Sonoma County currently only allows medical marijuana activities, and one question will be whether the board wants to allow local businesses to also serve the adult-use cannabis market. Since the county ordinance was approved in December 2016, new state laws have erased most distinctions between the production of medical and adult-use cannabis products.
They also will consider how to more closely align county rules with state regulations formulated over the last year, including the addition of delivery-only dispensaries, which are currently not allowed in unincorporated Sonoma County.
But no other issue is likely to draw as much debate among supervisors and as much public comment as the question about where cannabis should be grown.
Gore noted that he was among three supervisors who voted to ban cultivation in rural residential areas, a move designed to shift cultivation out of neighborhoods and into agricultural areas. But the ban has shifted cultivation out of areas where it had been occurring, particularly marijuana-friendly west county, into new ones where it is, in some cases, resulting in a culture clash.
Some of the loudest opponents to cannabis cultivation are in Supervisor David Rabbitt’s district in southern Sonoma County, including a group called “No Pot on Purvine” pushing for the county to restrict cultivation to industrial warehouses. Rabbit has said he’s listened to their concerns and is inclined to agree cannabis should be grown in warehouses only.
On the other end of the political spectrum, Supervisor Lynda Hopkins, whose family runs an organic produce farm, has said outdoor, organically grown cannabis has an important economic role to play in the county’s agricultural landscape.
Speaking for the “No Pot on Purvine” group, Autymn Condit, 22, of Petaluma said her coalition has generated thousands of protest letters through its website, which to her is an indication of widespread community opposition to marijuana cultivation in areas where people live and raise families.
“It feels like the future of our neighborhoods is at stake and our livelihoods are at stake — and that’s true on both sides,” said Condit, whose family helped start the “No Pot on Purvine” group with neighbors along Purvine Road west of Petaluma. “It is an important meeting.”
Cannabis industry leaders have said Sonoma County’s rules are already strict, and caution against stifling the local legal market and its potential economic benefits, from job creation to improved environmental standards to added tax revenue.
Samuel Magruder is chief operating officer of Petaluma Hills Farm, which has applied to run a 1-acre marijuana farm on a 37-acre property, an old chicken ranch with cattle grazing, on Purvine Road.
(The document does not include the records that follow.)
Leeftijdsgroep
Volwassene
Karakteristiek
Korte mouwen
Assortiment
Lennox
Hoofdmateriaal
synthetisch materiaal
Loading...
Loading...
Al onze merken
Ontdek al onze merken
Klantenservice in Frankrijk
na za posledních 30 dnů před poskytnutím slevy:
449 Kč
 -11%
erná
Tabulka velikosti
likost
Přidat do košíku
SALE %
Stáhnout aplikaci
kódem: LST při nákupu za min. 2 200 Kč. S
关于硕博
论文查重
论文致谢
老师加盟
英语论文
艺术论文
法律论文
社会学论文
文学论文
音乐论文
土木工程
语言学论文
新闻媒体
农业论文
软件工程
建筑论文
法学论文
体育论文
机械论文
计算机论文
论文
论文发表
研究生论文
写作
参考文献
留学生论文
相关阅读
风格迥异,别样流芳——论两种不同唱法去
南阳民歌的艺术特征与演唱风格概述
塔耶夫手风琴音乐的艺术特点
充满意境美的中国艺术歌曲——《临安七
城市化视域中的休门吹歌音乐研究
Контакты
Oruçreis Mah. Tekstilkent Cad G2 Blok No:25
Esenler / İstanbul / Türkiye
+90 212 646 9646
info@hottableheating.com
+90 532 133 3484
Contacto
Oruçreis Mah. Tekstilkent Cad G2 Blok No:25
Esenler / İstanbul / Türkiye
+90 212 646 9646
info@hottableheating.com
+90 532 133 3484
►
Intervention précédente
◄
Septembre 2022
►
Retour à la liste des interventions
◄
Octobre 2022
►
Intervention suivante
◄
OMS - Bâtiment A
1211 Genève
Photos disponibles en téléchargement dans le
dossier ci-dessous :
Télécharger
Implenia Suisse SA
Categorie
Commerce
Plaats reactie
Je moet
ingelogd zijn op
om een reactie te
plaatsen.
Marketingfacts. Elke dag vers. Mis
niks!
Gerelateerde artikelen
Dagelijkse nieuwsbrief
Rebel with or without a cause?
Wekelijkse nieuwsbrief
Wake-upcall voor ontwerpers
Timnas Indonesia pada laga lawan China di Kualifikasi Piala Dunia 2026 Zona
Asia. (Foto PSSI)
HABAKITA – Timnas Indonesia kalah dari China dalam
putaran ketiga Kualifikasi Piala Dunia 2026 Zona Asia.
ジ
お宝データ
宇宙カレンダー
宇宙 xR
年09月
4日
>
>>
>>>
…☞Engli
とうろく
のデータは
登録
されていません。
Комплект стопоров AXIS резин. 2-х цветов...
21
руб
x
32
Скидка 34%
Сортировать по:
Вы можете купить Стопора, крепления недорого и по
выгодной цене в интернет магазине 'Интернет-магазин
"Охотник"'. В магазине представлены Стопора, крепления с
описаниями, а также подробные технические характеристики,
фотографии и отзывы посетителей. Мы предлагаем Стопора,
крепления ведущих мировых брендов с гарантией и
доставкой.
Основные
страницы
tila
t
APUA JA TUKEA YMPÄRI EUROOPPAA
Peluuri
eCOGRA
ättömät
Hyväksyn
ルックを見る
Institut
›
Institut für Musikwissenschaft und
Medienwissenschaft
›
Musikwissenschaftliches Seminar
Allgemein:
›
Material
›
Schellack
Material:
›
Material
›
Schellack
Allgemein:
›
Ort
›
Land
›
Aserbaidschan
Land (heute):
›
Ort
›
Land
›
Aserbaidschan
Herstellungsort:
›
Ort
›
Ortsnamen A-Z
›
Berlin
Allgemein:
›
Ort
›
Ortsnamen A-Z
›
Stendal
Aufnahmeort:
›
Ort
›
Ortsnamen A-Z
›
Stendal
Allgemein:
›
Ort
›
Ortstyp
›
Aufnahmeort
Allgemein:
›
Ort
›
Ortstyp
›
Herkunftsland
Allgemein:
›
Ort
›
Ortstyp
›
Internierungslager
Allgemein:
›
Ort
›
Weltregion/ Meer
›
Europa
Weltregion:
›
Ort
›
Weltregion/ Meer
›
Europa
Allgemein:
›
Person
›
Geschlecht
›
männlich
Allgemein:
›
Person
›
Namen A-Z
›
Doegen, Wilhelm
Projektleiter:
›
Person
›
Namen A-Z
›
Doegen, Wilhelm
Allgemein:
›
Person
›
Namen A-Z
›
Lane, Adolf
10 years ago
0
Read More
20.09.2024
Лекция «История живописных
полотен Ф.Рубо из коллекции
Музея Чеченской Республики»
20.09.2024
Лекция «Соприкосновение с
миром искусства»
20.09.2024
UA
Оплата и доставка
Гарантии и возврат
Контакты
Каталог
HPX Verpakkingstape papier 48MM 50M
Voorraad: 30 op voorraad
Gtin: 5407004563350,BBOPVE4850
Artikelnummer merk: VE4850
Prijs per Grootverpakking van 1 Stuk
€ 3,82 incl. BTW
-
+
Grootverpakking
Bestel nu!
“Changing (the rules) will throw more instability into a young market that is just trying to come online,” Magruder, 39, said.
Sonoma County Agricultural Commissioner Tony Linegar has spoken publicly about his concerns that local regulations for cannabis farms are “onerous” and could potentially deter local cultivators from entering the regulated market.
A pair of home-invasion robberies in February and March brought neighborhood concerns to the forefront of public debate. A Sonoma County Sheriff’s lieutenant is expected to present crime data at today’s meeting.
Sonoma County Growers Alliance board member Tawnie Logan said she hopes the board doesn’t “drift away from good policy making” under pressure from neighborhood groups. Logan cautioned against viewing recent home-invasion robberies as proof the county’s current rules don’t adequately address public safety, and said the best deterrents to crime are professional businesses with trained staff, security guards and alarm systems. Logan said relegating cultivation to warehouses goes against some of the most important environmental reasons behind marijuana’s legalization.
“These policy demands, are they as valid as they are loud?” Logan said. “Are we talking about making policy that achieves our goals of public safety and stability in our economy and environmental protections?”